The AFCA is trying to help assistant coaches in a number of ways. The organization has been at the forefront of trying to get assistant coaches contracts with their employers. When Teaff stepped into his position with the AFCA in 1994, contracts for assistants were virtually non-existent. That figure is now approaching 70 percent.

For those schools that can’t or won’t give contracts to assistants, the AFCA has asked that they consider the employment year from June of the current year through June of the following year. “When most schools make a move with their coaching staffs, it typically happens in November or December,” Teaff explained. “With the employment year going through the next June, it takes the edge off that individual and gives them a little bit of a break.

“It works out well for the school also. If that coach is able to find a job in the ensuing months, his previous school does not have to continue to pay him once his new employment situation starts.”

Do the Right Thing

Among the accomplishments during his tenure with the AFCA is the creation of the ethics committee, which helps keep member coaches in line. “It serves as the policing arm,” Teaff said. “If a coach has a problem, he has to appear before the committee. He could be dropped from membership, could not serve as an officer of the association, may not coach in an all-star game. If he berates officials publicly, he knows the next January he will be meeting with the ethics committee. It’s taken very seriously. The people who serve have to be squeaky clean in every way. There is always pressure to win; that’s not going to change. But we have to have a standard of ethics we must adhere to.”

Recruiting Season

Recruiting has changed quite a bit over the years in college football. During the recruiting season, no more than seven assistants can be out on the road at any one time. The reason for assuring that at least two members of the coaching staff remain “at home” is for the sake of the existing student-athletes left on campus. Those athletes need to be able to talk to and get advice from their coaches at any time – including times when many members of the staff are out on the road.

The letter-of-intent process has also changed. “You used to have the letter of intent to the conference and the letter of intent to the school,” Teaff said. “That’s no longer an issue and coaches don’t have to worry about a school in the conference taking someone away who had signed the conference letter of intent.”
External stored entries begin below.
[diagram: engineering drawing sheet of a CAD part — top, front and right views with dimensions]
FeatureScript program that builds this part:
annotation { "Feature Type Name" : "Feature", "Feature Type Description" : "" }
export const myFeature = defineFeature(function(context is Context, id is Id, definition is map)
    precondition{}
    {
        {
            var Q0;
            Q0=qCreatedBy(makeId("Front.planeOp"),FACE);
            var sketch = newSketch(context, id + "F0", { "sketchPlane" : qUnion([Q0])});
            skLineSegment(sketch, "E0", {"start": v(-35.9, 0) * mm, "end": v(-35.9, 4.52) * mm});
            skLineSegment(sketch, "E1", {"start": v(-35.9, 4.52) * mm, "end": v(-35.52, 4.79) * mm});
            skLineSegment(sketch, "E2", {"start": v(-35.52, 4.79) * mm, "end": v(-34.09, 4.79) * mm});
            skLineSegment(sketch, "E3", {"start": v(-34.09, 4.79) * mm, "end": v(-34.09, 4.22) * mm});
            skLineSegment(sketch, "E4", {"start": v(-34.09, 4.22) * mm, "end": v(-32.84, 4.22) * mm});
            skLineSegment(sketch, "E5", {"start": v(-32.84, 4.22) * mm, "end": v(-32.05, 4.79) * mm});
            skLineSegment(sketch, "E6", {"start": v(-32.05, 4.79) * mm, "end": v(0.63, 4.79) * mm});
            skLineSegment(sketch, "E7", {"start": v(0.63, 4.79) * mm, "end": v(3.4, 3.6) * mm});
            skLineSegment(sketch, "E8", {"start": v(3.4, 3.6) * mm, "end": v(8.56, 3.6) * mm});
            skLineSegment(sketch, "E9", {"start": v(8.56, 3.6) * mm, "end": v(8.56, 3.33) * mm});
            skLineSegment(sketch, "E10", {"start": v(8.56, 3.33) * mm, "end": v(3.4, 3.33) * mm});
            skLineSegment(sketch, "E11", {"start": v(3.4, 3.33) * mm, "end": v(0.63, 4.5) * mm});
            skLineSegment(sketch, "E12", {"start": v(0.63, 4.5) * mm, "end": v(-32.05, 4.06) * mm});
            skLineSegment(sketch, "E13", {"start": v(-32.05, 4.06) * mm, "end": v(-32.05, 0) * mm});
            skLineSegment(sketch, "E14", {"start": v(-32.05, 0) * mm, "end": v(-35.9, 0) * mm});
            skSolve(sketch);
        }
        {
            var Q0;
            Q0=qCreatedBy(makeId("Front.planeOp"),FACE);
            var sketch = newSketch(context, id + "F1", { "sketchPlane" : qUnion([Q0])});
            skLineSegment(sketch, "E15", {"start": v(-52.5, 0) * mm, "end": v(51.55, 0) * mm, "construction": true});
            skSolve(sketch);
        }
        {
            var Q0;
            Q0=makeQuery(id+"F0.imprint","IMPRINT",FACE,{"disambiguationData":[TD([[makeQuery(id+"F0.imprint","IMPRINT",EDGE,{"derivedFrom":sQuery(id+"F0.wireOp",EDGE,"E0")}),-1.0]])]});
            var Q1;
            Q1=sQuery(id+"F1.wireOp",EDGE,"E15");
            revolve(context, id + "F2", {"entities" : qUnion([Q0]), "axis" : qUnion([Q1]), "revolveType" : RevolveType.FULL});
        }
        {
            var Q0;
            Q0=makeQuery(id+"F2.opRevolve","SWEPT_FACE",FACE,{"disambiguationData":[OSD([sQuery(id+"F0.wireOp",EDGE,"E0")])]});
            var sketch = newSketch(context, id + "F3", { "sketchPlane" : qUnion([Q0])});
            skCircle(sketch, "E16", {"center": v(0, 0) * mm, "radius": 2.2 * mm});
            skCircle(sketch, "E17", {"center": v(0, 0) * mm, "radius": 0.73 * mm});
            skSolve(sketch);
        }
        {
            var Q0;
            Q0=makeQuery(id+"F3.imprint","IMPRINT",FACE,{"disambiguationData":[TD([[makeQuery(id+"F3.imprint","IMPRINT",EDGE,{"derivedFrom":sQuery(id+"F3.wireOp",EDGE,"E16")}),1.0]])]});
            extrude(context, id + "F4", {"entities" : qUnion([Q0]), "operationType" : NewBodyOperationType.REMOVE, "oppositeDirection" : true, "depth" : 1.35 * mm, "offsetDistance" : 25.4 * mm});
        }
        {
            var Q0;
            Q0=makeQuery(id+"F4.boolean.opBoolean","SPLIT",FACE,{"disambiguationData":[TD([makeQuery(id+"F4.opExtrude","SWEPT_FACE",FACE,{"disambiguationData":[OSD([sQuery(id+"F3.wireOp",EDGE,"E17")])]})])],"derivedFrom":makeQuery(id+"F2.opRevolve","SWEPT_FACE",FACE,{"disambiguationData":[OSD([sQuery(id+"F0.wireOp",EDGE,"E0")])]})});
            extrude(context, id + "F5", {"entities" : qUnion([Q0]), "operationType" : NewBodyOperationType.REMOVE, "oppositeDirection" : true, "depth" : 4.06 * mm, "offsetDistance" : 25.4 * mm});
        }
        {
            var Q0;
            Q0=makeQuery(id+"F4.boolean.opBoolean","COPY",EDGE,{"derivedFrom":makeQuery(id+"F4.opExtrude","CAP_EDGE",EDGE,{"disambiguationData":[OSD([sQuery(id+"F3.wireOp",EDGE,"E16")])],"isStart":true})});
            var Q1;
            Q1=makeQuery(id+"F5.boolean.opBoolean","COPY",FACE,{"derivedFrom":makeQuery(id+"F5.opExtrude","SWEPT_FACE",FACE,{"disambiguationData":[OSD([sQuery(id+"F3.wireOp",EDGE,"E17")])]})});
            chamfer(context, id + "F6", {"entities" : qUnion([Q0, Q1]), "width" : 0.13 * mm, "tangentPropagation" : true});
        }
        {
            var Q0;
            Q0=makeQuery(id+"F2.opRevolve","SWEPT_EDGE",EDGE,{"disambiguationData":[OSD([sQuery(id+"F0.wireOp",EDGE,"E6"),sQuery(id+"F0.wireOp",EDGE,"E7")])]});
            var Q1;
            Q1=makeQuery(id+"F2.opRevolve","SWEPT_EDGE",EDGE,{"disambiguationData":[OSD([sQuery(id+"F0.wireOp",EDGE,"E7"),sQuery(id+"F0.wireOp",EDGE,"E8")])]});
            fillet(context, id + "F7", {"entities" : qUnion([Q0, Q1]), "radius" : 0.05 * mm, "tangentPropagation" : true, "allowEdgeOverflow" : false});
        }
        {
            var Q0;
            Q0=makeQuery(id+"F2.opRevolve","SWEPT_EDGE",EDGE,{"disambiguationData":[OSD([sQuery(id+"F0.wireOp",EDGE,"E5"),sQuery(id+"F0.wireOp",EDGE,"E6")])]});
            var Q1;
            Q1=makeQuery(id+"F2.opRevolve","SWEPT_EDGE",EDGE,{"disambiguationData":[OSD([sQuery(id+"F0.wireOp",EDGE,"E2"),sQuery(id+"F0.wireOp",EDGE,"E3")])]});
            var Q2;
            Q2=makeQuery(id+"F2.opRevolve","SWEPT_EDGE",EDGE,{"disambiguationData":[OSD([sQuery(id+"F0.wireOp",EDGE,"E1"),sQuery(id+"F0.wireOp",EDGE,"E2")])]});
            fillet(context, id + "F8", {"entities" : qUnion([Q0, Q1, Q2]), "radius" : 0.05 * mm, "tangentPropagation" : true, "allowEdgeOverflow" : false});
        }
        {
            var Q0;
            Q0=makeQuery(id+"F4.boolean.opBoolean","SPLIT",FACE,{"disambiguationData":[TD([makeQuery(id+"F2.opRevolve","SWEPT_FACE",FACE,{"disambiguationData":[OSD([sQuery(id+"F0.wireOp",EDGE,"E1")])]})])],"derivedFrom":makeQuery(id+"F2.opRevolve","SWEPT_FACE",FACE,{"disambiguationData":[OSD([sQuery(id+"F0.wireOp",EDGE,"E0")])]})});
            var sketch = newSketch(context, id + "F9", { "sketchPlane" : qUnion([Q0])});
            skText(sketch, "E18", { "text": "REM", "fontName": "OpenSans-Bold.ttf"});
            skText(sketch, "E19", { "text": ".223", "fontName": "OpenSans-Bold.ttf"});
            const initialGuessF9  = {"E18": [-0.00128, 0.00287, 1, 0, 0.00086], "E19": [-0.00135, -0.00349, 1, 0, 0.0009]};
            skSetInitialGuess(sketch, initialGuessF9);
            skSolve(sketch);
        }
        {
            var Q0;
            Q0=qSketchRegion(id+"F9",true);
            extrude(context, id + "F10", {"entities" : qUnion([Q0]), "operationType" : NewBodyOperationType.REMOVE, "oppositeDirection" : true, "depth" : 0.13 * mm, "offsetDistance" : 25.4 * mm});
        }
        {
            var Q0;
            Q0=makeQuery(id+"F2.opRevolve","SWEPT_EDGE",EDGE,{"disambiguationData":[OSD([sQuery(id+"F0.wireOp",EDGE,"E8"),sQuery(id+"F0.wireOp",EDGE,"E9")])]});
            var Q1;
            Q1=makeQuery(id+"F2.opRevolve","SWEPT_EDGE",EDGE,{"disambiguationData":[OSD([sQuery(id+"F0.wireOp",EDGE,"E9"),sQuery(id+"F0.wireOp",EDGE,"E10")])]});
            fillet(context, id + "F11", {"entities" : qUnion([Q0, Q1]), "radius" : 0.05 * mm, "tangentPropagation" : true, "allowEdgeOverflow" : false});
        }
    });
Teaff also thinks rules that limit the number of practices and off-season workouts have made for a healthier environment for players and coaches. As a result of those specific guidelines, players suffer fewer off-season injuries and are also able to commit more of their time to the classroom.

Membership Matters

The AFCA has quadrupled its size over the last 10 years. It has had an outreach program to high school coaches and that has seen its membership ranks grow to 12,500. High school, college and professional coaches are all eligible for membership and the organization’s annual convention in January gives members the chance to network, establish contacts and improve their coaching skills.

While coaches like Oklahoma’s Bob Stoops and Louisiana State’s Nick Saban make headlines with their multi-million dollar contracts, there are still dozens of coaches at the lower echelons of college football – Division II and Division III – who are getting paid minimal amounts. Yet, Teaff never hears complaints or jealousy from those working just as hard in similar positions at the lower levels of coaching.

“That’s the kind of fraternity that there is in this business,” Teaff explained. “More often than not, one coach is going to be happy for the success of another even if there’s almost no chance he can ever come close to that salary. That’s just the way coaches are.”